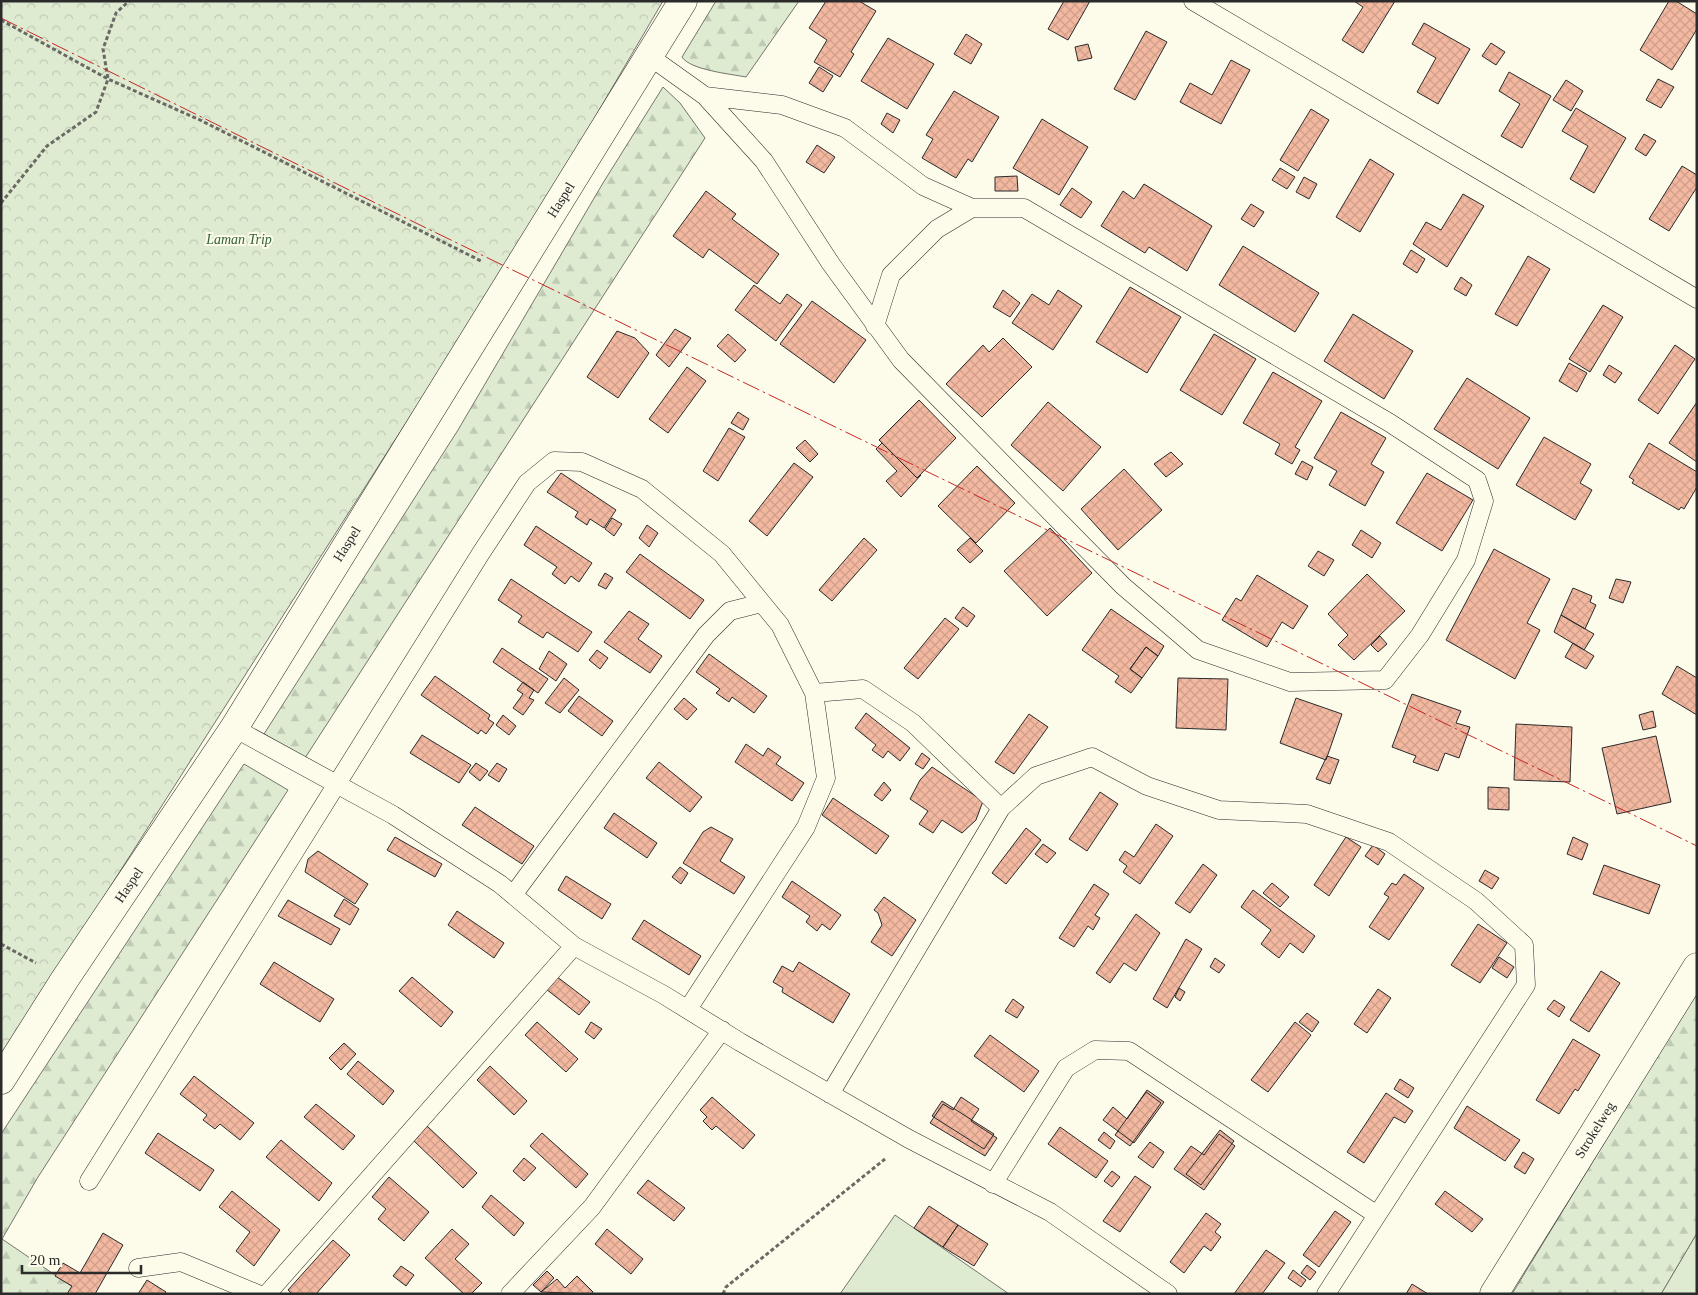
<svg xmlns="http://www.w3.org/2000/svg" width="1698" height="1295" viewBox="0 0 1698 1295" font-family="'Times New Roman',serif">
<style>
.grass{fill:#deebd1;stroke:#74746e}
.forest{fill:url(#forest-firs);stroke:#74746e}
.park{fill:url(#park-crowns);stroke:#74746e}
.building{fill:url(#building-cross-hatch);stroke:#2b2b2b}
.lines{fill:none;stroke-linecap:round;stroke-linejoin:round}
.lane-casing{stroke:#2b2b2b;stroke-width:19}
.street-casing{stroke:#2b2b2b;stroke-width:29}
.path{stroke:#6a6964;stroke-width:3;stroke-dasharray:4 2.5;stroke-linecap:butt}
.lane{stroke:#fdfbea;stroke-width:18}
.street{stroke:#fdfbea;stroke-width:28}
.power{stroke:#c62828;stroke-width:1;stroke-dasharray:18 4 2.5 4;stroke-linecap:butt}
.labels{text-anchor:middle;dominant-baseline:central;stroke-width:4;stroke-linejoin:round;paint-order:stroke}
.street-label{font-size:14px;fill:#2b2b2b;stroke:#fdfbea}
.park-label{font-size:14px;font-style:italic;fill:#34623c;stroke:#fdfbea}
</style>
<defs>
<pattern id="forest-firs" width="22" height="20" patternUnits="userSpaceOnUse" patternTransform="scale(1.25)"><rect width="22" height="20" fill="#deebd1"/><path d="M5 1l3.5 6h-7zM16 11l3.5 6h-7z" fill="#bfcab4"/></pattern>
<pattern id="park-crowns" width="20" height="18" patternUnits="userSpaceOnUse" patternTransform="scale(1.25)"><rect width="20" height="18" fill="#deebd1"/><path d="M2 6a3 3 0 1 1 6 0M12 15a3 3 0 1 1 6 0" fill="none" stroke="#bfcab4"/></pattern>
<pattern id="building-cross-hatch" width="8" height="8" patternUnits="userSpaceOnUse" patternTransform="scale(1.25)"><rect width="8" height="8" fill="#f2b8a0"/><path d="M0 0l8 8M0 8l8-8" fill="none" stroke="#d09e8a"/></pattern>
</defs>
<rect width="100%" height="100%" fill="#fdfbea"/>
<!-- grass -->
<path class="grass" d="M895,1215L1009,1294H840Z
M1697,1233V1294H1661Z"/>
<!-- forest -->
<path class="forest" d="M716,1H799L746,77C731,74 690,70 682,57Z
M663,87L680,103L705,138L305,758L264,734L458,430L603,183Z
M244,764L288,790L38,1177L2,1239L83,1294H1V1134Z
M1697,991V1233L1661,1294H1512Z"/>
<!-- park -->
<path class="park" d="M1,1H663L527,233L1,1058Z"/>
<!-- building -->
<path class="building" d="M826,1H859L876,11L851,52L854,54L840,77L814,62L827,40L809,28Z
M1064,1H1090L1068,40L1048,29Z
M1354,1H1395L1363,53L1342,40L1363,7Z
M1669,1H1676L1697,14V29L1672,70L1640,50Z
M1424,23L1470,49L1438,104L1417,92L1436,58L1412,44Z
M1146,31L1167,42L1135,100L1114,89Z
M966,34L982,44L971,64L954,54Z
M888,38L934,64L907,109L861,81Z
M1491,43L1505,52L1496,65L1482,56Z
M1088,44L1092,58L1078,61L1075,47Z
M1231,60L1250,70L1221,124L1180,102L1190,83L1212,95Z
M819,67L833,76L823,92L809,83Z
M1509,72L1551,96L1522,148L1501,136L1520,104L1499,91Z
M1658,79L1674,87L1661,108L1646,100Z
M1566,80L1583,91L1571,111L1553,100Z
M954,91L999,117L972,162L968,159L956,178L922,158L933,139L926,135Z
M1576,108L1626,138L1594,193L1570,179L1588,146L1562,131Z
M1311,109L1329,120L1298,171L1280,160Z
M887,113L900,120L893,133L881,124Z
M1042,119L1088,147L1059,195L1013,168Z
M1644,134L1656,141L1646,156L1635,149Z
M817,145L835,157L824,173L806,162Z
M1370,159L1394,174L1360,232L1336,217Z
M1682,166L1697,175V187L1669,231L1649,219Z
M1280,168L1295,177L1287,189L1272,180Z
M1017,176L1018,191H995V177Z
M1304,177L1317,184L1309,199L1296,192Z
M1144,184L1212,226L1187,271L1149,247L1145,253L1101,226L1123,191L1134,199Z
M1072,188L1092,202L1081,218L1060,205Z
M706,191L736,214L732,219L779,254L757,284L709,249L703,258L673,236Z
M1463,194L1484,206L1447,267L1413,244L1426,222L1441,230Z
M1251,204L1264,212L1254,227L1241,219Z
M1243,246L1319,293L1295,332L1219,285Z
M1411,250L1425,259L1417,273L1403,264Z
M1528,256L1550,269L1517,326L1495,314Z
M1461,277L1472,285L1466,296L1454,289Z
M754,285L780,304L787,294L802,305L776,341L735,310Z
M1130,287L1181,317L1147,373L1096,342Z
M1003,290L1020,303L1010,317L993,307Z
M1058,290L1082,306L1053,350L1012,323L1032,294L1049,305Z
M812,301L866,340L834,383L780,344Z
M1603,305L1623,317L1590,372L1569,359Z
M1353,314L1413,351L1384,399L1324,361Z
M675,329L691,338L669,367L656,355Z
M617,331L635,338L649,353L618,398L587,377Z
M728,334L746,350L735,362L717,346Z
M1214,334L1256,359L1222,415L1180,390Z
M1003,338L1032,367L982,417L946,384L983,345L989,352Z
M1675,345L1695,359L1658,414L1638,400Z
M1569,363L1587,373L1577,392L1559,381Z
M1609,365L1622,373L1615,383L1603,375Z
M687,367L706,381L668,433L649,419Z
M1273,372L1322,401L1295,447L1300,450L1292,464L1275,454L1280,444L1243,423Z
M1467,378L1530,418L1498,469L1434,429Z
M919,400L956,438L917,478L879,440Z
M1048,402L1101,447L1063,491L1011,445Z
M1697,402V462L1669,443Z
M738,412L749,419L743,430L731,423Z
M1341,412L1386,438L1371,464L1384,472L1365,506L1329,485L1337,471L1314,458Z
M729,428L745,437L718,481L703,471Z
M1544,437L1591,464L1580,483L1592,490L1575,520L1516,485Z
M805,440L818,454L810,462L796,448Z
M882,443L917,478L921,475L901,497L886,481L897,471L876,449Z
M1649,443L1697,472V487L1684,509L1681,507L1679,510L1632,483L1634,480L1629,477Z
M1171,452L1183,464L1166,477L1154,464Z
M1302,461L1313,467L1307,480L1295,474Z
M794,463L813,477L767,536L749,521Z
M977,466L1015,503L976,543L938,506Z
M1124,469L1162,510L1118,550L1081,509Z
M561,473L616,510L604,528L590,519L587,525L575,517L578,512L547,492Z
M1427,473L1473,500L1442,551L1396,523Z
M612,518L622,524L614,536L605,529Z
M647,525L658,533L649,547L639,538Z
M536,526L592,563L579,582L571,576L565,584L552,574L557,567L524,545Z
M1050,528L1092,573L1047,616L1004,571Z
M1361,530L1381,543L1372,558L1352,545Z
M864,538L877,550L832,601L819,590Z
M970,538L983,551L970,563L957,550Z
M1494,549L1550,579L1527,623L1540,630L1515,679L1446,640Z
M1318,551L1334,560L1324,576L1308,566Z
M640,554L704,600L690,619L626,572Z
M605,573L613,578L606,589L598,585Z
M1367,574L1405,611L1354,660L1338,645L1348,635L1328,614Z
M1257,575L1308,606L1293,629L1282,622L1267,647L1222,620L1236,598L1241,601Z
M511,579L592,632L578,652L547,632L543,638L518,622L522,616L498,600Z
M1616,579L1631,582L1623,603L1609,598Z
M1573,588L1592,596L1590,602L1596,605L1585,629L1561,615Z
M963,607L975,616L967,627L955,618Z
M1111,609L1164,646L1158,656L1146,647L1130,669L1142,678L1131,693L1115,682L1119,676L1082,650Z
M629,611L649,624L638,639L662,656L650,673L604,642Z
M1561,615L1594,634L1584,650L1554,632Z
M945,618L959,629L918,679L904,668Z
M1380,636L1387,644L1378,652L1371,645Z
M1573,643L1594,656L1586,669L1565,657Z
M1146,647L1158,656L1142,678L1130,669Z
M502,648L548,679L538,693L493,662Z
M597,650L608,658L600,669L589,660Z
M549,651L567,664L556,681L539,669Z
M709,654L767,696L754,713L732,697L729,702L716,693L720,689L696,672Z
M1677,666L1697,678V715L1662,694Z
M435,676L490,715L488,719L494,723L486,734L481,730L478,734L421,695Z
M564,678L579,690L560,713L545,703Z
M1178,678L1228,679L1226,730L1176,728Z
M523,682L534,690L529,698L534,700L523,715L513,708L523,694L517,690Z
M1412,694L1461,711L1456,723L1470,727L1459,758L1445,753L1438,771L1413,762L1416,756L1392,747Z
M579,696L613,721L602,736L568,711Z
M684,698L697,709L687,720L674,709Z
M1296,698L1342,714L1326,760L1280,743Z
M1653,711L1656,727L1643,730L1639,715Z
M866,713L910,748L900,761L888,751L883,758L872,750L876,745L855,728Z
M1029,714L1048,727L1014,774L995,762Z
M503,715L516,726L509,735L496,725Z
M1516,724L1572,727L1570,782L1514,780Z
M422,735L471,765L459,783L410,753Z
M1656,736L1671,802L1617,814L1602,748Z
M746,744L763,756L768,748L781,757L776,764L804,783L792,801L735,762Z
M922,753L930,759L923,769L915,764Z
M1327,756L1339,760L1330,784L1316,779Z
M659,762L702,797L690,812L646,778Z
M476,763L488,771L480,781L469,772Z
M497,763L507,769L499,782L488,775Z
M932,767L983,801L976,820L962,833L942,820L933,833L919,824L928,811L910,799L920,780Z
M884,782L891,790L882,801L874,795Z
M1488,787L1509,788V810L1488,809Z
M1100,792L1118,804L1087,851L1069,839Z
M833,798L889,836L876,854L822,815Z
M475,807L534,846L522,864L462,825Z
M614,813L657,843L647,858L604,828Z
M1156,824L1173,836L1140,884L1123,872L1127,866L1119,860L1125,851L1134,857Z
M711,827L733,839L720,861L745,877L734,894L683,863L703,832Z
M1026,828L1041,840L1006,884L992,873Z
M395,837L442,864L435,877L387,850Z
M1346,837L1361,847L1329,896L1314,885Z
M1573,837L1588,844L1582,860L1567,854Z
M1043,844L1056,853L1047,863L1035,854Z
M1373,845L1385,854L1378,865L1365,856Z
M318,851L368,884L355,904L305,872L308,859Z
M1203,864L1217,875L1190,913L1175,903Z
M1604,865L1660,885L1649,914L1593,894Z
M680,867L688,873L681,884L672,877Z
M1485,870L1499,878L1492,889L1479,881Z
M1404,874L1424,888L1389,940L1369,927L1389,897L1384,894L1392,883L1396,885Z
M566,876L611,904L602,919L558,890Z
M792,881L841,915L830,930L822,924L817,931L806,922L810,916L782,897Z
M1272,883L1289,897L1280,907L1263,893Z
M1094,884L1109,894L1095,915L1100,918L1093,930L1088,926L1074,947L1059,938Z
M1253,890L1315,936L1303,953L1290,943L1279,958L1261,944L1271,930L1241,907Z
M884,897L916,920L892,956L871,942L882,925L878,913L874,910Z
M344,899L359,909L350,925L334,916Z
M288,900L340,929L331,945L278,916Z
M457,911L504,943L494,958L448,925Z
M1136,914L1160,933L1136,971L1124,963L1110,983L1096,973Z
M644,920L701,956L689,975L632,939Z
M1478,924L1507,943L1480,983L1451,965Z
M1186,939L1202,949L1167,1008L1153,999Z
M1499,957L1514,967L1507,978L1492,968Z
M1215,958L1225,965L1219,973L1210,967Z
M274,962L334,999L320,1022L260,984Z
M799,962L850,994L833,1023L782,992L783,988L773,982L782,966L793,972Z
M1601,971L1620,983L1589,1032L1570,1020Z
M556,976L590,1002L579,1015L546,989Z
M412,977L453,1012L441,1027L399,991Z
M1179,988L1185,992L1180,1001L1175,997Z
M1378,989L1391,998L1367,1033L1354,1024Z
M1013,999L1024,1007L1017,1018L1005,1011Z
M1554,1000L1565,1007L1559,1017L1547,1009Z
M1307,1013L1319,1022L1312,1032L1299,1022Z
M537,1022L578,1059L566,1072L525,1035Z
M591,1022L602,1029L594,1039L585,1032Z
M1295,1022L1311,1035L1268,1092L1251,1080Z
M990,1035L1039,1071L1024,1092L974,1056Z
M1573,1039L1600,1055L1578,1091L1575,1089L1559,1114L1536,1100Z
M344,1043L356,1054L341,1070L329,1058Z
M358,1061L394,1091L383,1105L347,1074Z
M490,1066L527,1101L514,1115L477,1080Z
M194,1076L254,1123L240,1140L220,1124L215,1129L203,1120L207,1115L180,1094Z
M1400,1079L1414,1088L1408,1098L1394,1089Z
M1147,1090L1164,1102L1134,1143L1103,1120L1113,1107L1127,1119Z
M1146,1092L1161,1103L1130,1146L1115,1135Z
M1386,1093L1413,1111L1405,1123L1394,1117L1364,1163L1347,1152Z
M712,1097L755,1135L743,1149L716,1126L712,1130L703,1121L707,1117L700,1110Z
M961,1097L979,1109L971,1121L997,1138L985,1156L930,1123L943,1104L953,1110Z
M942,1101L994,1134L984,1149L932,1116Z
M316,1104L355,1136L343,1150L304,1117Z
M1467,1106L1520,1140L1505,1161L1454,1128Z
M427,1126L477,1173L463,1188L414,1141Z
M1060,1127L1108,1161L1096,1178L1048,1144Z
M1220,1130L1234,1141L1201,1185L1186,1174Z
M1104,1132L1115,1141L1110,1149L1098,1140Z
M158,1133L214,1170L200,1191L145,1153Z
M542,1133L588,1174L576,1188L530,1146Z
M1219,1134L1235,1146L1204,1190L1174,1169L1191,1146L1204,1155Z
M281,1140L332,1183L319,1201L266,1157Z
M1150,1142L1164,1152L1153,1168L1138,1157Z
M1523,1152L1534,1159L1525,1174L1514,1167Z
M524,1158L536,1168L524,1181L513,1171Z
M1112,1171L1120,1177L1112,1187L1104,1181Z
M1135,1176L1151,1187L1120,1232L1103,1221Z
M389,1177L429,1212L404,1241L378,1219L386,1209L372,1197Z
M648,1180L685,1208L674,1221L637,1193Z
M232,1191L280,1230L254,1266L236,1251L250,1232L219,1207Z
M1445,1191L1483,1219L1472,1232L1435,1204Z
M491,1195L524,1223L514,1236L482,1207Z
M929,1206L958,1225L943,1247L914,1228Z
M1335,1211L1351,1222L1319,1267L1303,1255Z
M1206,1213L1221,1224L1215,1232L1221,1237L1211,1251L1204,1246L1184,1273L1170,1262Z
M958,1225L988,1244L974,1266L943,1247Z
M452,1229L469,1244L455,1259L482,1283L471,1294H464L425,1258Z
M607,1229L643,1259L631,1274L595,1244Z
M103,1233L123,1245L95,1294H67L72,1286L55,1276L63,1263L80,1273Z
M333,1240L350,1255L316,1294H292L288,1290Z
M1266,1250L1285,1263L1262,1294H1234Z
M1307,1265L1316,1272L1310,1280L1301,1273Z
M401,1266L414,1275L406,1286L393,1276Z
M1293,1270L1306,1280L1301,1287L1288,1278Z
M547,1271L554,1278L541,1292L533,1285Z
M577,1276L593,1292L592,1294L541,1292L557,1279L565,1288Z
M147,1280L166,1292L164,1294H138Z
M1412,1284L1428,1294H1406Z"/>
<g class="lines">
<defs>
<path id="lane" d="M1193,1L1697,299
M649,56L705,96L764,161L831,264L901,360L1123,586L1198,650L1290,682L1385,680L1420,635L1466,560L1484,501L1477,480L1390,423L1024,208H972L923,186L845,128L782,105L705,96
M875,326L891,275L937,229L972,208
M814,693L863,689L913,723L1001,808L830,1094
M234,728L393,815L500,884L574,946L664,995L740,1042L909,1139L1050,1212L1168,1294
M1001,808L1036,776L1092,757L1147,786L1219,810L1307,814L1389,842L1476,901L1524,945L1526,985L1326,1294
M513,895L706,635L730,611L762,603
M89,1181L481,553L527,483L554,461L582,462L642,489L722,554L780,625L814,693L826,778L806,827L688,1009
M993,1184L1066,1068L1095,1050L1129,1051L1377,1215
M138,1268L181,1262L258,1294
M267,1294L574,946
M510,1294L592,1207L722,1030"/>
<path id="street" d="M1,1080L65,979L234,728L683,1
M1494,1294L1697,967"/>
</defs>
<!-- lane casing -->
<use href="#lane" class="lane-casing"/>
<!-- street casing -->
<use href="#street" class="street-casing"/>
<!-- path -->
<path class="path" d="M1,20L108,79L200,120L483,262
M1,203L47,146L96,112L108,79L103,49L116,13L129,1
M1,944L36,963
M723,1294L726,1287L885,1159"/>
<!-- lane -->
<use href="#lane" class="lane"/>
<!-- street -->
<use href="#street" class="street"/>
<!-- power -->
<path class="power" d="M1,18L418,224L1697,846"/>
</g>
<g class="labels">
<!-- street labels -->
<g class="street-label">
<text transform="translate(561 200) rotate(-58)">Haspel</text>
<text transform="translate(347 544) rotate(-58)">Haspel</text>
<text transform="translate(129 885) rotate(-56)">Haspel</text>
<text transform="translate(1595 1130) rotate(-58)">Strokelweg</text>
</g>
<!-- park labels -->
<g class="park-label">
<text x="239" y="239">Laman Trip</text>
</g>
</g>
<!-- border -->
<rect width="1698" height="1295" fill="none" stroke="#2b2b2b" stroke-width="5"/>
<!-- scale -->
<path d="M22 1265v8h119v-8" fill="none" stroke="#2b2b2b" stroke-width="2.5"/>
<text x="30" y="1265" font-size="15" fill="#2b2b2b" stroke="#fdfbea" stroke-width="4" paint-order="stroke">20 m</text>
</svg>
┄┄┄┄┄┄┄┄┄┄
TASK REQUIREMENTS – One number is the expected answer: the count of lines above that hold the word "round".

SOLUTION BELOW – 2